На второй этаж Управления милиции он поднялся спокойно, но, увидев пост, остановился на площадке. Сейчас он предъявит повестку, дежурный пропустит его наверх, а назад он может не вернуться. Назад выпускают только с пропуском.
В пять часов в кабинете Ивана Васильевича на Литейном раздался телефонный звонок.
— Товарищ подполковник, докладывает Маслюков. Шарковский пришел. Сидит в коридоре.
— Хорошо. Пускай посидит с полчасика, а потом приступайте к допросу. Меня беспокоит вопрос: сообщил ли он Мальцеву?
— Полагаю, что да, — уверенно сказал Маслюков.
— Мало ли, что вы полагаете. Я, например, полагаю другое. Если он надеялся вернуться домой, мог и не сообщить.
— Что же делать?
— Начинайте допрос. Если он будет все отрицать, — значит, рассчитывал на благополучный исход. Если сознается, тогда другое дело…
Томительно тянулось время. Шарковский сидел в длинном, тускло освещенном электрическими лампочками коридоре Управления на стареньком скрипучем стуле и ждал. Двери двести второй комнаты часто открывались. Входили и выходили сотрудники в форме, в штатской одежде, с бумагами, с папками дел, но никто из них не обращал никакого внимания на сидящих в коридоре. Неподалеку от Шарковского на узком стуле устроился совсем еще молодой человек, беспечно болтавший ногами. Немного дальше, на скамейке, сидела полная женщина, а рядом с ней крупный пожилой мужчина. Иногда из глубины коридора в сопровождении милиционера проходили на допрос задержанные раньше люди. Минут через сорок из комнаты вышел молодой следователь с розовой повесткой в руках.
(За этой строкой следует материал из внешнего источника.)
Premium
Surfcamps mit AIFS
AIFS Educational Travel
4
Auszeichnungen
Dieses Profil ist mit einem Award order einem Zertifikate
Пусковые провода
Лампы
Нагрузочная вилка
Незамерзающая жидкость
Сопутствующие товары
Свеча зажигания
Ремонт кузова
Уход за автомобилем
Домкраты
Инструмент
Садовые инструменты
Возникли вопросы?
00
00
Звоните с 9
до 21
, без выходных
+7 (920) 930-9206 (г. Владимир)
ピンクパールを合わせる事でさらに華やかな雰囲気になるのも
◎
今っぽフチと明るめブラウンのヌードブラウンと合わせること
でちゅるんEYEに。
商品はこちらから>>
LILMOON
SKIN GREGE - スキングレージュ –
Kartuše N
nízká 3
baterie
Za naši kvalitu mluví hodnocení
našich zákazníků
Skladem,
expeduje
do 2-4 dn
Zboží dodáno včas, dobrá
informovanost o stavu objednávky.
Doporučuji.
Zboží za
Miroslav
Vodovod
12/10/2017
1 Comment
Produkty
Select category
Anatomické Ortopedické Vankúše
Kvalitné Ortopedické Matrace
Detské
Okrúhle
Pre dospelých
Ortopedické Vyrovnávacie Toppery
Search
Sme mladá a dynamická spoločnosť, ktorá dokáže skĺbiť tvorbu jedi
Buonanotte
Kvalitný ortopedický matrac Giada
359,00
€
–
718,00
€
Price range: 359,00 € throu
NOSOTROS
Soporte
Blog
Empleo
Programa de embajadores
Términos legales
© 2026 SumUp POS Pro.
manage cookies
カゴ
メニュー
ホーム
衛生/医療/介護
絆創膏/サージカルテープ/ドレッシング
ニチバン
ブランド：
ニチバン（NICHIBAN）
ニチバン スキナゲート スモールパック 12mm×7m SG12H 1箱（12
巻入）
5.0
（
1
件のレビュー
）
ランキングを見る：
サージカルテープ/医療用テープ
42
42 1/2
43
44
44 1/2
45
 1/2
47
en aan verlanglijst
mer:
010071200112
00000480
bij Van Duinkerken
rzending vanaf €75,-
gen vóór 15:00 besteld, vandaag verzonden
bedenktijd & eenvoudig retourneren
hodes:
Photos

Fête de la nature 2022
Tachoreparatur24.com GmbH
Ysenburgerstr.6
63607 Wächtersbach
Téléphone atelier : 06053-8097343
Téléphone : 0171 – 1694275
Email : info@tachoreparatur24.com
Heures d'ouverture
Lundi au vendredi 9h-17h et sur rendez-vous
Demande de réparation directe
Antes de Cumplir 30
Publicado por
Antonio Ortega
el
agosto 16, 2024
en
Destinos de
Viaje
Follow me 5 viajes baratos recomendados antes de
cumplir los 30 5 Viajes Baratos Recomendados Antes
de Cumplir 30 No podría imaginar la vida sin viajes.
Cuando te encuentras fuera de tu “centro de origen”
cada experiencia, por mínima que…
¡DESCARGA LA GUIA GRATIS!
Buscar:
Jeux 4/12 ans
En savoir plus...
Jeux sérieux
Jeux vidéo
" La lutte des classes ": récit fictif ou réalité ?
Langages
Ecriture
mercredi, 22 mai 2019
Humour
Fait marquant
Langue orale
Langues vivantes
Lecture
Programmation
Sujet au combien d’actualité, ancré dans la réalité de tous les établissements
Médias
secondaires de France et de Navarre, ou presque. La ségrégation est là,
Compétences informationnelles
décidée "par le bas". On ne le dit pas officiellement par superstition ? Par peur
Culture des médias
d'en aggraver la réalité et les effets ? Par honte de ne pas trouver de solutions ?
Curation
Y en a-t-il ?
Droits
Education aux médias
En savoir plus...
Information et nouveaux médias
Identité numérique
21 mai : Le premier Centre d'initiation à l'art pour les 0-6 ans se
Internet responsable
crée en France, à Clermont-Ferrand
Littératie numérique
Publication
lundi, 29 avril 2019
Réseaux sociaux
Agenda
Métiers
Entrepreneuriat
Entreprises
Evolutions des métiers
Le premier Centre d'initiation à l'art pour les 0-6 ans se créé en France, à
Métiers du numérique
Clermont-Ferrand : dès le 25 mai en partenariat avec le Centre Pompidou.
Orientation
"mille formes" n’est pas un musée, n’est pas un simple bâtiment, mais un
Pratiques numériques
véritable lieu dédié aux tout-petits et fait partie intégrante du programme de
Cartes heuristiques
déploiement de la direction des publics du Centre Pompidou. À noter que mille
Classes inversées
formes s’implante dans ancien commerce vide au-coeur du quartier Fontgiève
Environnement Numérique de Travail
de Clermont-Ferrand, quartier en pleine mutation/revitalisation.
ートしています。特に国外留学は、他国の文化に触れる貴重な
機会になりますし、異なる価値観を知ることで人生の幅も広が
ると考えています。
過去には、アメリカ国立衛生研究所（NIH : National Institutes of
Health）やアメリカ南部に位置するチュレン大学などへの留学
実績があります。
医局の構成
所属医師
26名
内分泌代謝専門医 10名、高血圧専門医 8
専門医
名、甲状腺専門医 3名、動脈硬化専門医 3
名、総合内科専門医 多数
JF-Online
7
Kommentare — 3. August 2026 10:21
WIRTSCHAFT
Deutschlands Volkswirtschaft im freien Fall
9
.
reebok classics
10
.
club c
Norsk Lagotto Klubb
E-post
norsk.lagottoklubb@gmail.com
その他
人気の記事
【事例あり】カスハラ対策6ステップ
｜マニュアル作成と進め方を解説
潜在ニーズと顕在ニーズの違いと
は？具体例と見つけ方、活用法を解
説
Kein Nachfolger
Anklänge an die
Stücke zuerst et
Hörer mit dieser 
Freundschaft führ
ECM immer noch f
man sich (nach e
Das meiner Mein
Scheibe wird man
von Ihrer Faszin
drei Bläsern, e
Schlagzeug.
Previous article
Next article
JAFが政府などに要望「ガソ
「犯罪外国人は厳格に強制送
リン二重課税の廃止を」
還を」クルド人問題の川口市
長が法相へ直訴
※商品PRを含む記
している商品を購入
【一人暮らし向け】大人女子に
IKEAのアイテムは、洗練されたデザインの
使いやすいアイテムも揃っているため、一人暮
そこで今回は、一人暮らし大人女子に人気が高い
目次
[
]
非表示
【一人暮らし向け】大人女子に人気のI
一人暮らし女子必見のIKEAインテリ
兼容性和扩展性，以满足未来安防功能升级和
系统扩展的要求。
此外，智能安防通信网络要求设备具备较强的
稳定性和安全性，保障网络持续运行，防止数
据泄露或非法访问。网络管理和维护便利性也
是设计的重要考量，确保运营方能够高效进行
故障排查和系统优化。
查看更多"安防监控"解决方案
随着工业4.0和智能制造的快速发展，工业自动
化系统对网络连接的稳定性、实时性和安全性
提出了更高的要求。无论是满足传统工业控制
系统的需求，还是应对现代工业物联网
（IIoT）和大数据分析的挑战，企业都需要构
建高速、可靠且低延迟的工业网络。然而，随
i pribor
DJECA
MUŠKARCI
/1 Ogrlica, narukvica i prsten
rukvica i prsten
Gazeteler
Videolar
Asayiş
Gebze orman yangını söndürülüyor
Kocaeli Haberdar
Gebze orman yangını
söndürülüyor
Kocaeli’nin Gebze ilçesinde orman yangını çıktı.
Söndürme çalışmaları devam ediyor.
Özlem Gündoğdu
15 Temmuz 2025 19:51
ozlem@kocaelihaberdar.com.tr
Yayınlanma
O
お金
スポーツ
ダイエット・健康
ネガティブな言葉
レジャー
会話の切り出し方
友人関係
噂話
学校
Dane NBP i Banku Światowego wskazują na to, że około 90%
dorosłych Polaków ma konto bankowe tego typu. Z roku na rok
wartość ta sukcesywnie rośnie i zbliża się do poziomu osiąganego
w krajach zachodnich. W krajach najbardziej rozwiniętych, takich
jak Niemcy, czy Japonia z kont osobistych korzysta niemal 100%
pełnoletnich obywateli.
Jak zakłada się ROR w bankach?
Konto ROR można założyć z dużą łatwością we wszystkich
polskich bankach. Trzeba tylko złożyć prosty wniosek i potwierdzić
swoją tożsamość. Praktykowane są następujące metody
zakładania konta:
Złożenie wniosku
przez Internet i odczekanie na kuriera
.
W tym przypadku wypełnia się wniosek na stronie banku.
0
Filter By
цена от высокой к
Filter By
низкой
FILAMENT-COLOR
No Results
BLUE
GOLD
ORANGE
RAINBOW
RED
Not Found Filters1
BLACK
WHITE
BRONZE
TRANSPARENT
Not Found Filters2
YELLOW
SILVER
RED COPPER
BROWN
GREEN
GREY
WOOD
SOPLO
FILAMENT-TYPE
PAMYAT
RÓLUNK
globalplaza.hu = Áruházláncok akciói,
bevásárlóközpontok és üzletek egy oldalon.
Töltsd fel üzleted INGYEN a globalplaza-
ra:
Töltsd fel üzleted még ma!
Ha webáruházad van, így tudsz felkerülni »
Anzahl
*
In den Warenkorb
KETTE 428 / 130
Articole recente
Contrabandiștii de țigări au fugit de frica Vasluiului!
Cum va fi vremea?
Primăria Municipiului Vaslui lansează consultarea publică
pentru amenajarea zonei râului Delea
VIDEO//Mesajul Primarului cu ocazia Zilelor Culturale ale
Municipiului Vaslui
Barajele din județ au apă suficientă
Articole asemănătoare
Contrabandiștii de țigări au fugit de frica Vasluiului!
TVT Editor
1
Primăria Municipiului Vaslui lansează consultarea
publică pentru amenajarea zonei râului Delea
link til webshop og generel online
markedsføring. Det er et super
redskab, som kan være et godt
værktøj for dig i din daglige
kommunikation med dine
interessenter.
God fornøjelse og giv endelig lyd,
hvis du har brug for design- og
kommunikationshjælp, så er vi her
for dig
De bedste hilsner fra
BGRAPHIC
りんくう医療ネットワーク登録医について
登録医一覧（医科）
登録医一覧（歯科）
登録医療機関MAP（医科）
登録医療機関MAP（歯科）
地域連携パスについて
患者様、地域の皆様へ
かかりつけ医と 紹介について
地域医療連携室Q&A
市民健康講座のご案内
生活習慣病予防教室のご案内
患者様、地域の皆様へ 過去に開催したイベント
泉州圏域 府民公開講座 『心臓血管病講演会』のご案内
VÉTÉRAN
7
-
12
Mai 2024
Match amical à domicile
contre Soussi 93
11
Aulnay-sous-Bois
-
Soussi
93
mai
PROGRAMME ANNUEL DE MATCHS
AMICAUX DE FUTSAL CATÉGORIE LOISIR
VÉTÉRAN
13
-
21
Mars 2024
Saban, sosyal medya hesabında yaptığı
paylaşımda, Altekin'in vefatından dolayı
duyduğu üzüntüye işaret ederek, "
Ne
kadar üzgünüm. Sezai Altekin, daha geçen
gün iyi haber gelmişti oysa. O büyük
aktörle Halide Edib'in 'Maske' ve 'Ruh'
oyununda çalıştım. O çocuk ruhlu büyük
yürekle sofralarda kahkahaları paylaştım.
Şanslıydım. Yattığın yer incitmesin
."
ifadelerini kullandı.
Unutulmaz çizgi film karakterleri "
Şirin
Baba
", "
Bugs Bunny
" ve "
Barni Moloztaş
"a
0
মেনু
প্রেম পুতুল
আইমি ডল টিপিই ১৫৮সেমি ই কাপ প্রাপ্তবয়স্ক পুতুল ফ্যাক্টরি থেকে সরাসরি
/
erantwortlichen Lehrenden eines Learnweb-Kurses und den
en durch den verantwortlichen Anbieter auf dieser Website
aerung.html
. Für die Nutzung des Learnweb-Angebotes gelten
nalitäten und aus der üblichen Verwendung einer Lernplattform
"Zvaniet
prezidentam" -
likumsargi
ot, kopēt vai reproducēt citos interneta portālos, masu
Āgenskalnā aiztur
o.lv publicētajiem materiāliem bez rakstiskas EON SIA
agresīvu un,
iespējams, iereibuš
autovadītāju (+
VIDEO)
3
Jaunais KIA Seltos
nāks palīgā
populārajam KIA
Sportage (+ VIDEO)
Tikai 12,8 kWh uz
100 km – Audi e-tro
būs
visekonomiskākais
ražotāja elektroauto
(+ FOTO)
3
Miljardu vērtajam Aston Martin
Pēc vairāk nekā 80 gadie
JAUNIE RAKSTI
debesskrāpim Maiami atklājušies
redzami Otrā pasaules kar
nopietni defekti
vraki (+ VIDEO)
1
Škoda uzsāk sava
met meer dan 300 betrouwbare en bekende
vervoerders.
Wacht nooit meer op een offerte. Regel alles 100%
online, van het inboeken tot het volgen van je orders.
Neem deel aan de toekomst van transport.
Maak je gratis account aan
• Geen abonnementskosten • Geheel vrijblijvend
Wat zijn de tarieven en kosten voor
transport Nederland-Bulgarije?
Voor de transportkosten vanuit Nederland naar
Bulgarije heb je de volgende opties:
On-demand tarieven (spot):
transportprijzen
— Вы Шарковский? — обратился он к дефектару.
— Я Шарковский, — поднимаясь со стула, сказал тот.
— Проходите…
Огромная комната, несмотря на то что там стояло пять столов, казалась свободной. Три окна выходили во двор, но света было вполне достаточно. Шарковский прошел за следователем и сел на приготовленный стул. Он обратил внимание на то, что все присутствующие в комнате сотрудники при его появлении подняли головы и с любопытством проводили до места.
— Ну так как, гражданин Шарковский? Будем признаваться? — спросил следователь, перекладывая толстую папку на край стола.
— Смотря по тому, в чем признаваться?
— Вот именно, — с усмешкой сказал следователь. — Начнем прямо с результатов… По скромным подсчетам, сколько стоили государству ценности, которые вы приобрели за время войны? А? Во сколько вы их оцениваете?
— Я не подсчитывал.
— Значит, вы не отрицаете… Это уже хорошо. Чистосердечное раскаяние суд всегда принимает во внимание.
— А при чем тут суд? Если я приобретаю, скажем, картину, пускай слишком дешево, на свои заработанные деньги, — значит, меня под суд? — спокойно спросил Шарковский.
— На свои заработанные деньги?
— Да. Только на свои.
— Вы, очевидно, полагаете, что нам ничего не известно о ваших делишках и вызвали мы вас так… на всякий случай. А вдруг признаетесь?
— Гражданин следователь… Посмотрите на мои седые волосы… И давайте говорить в другом тоне. Я вам в отцы гожусь.
— Это верно. Но тогда и вы прекратите прикидываться невинным… У кого вы купили картину Перова?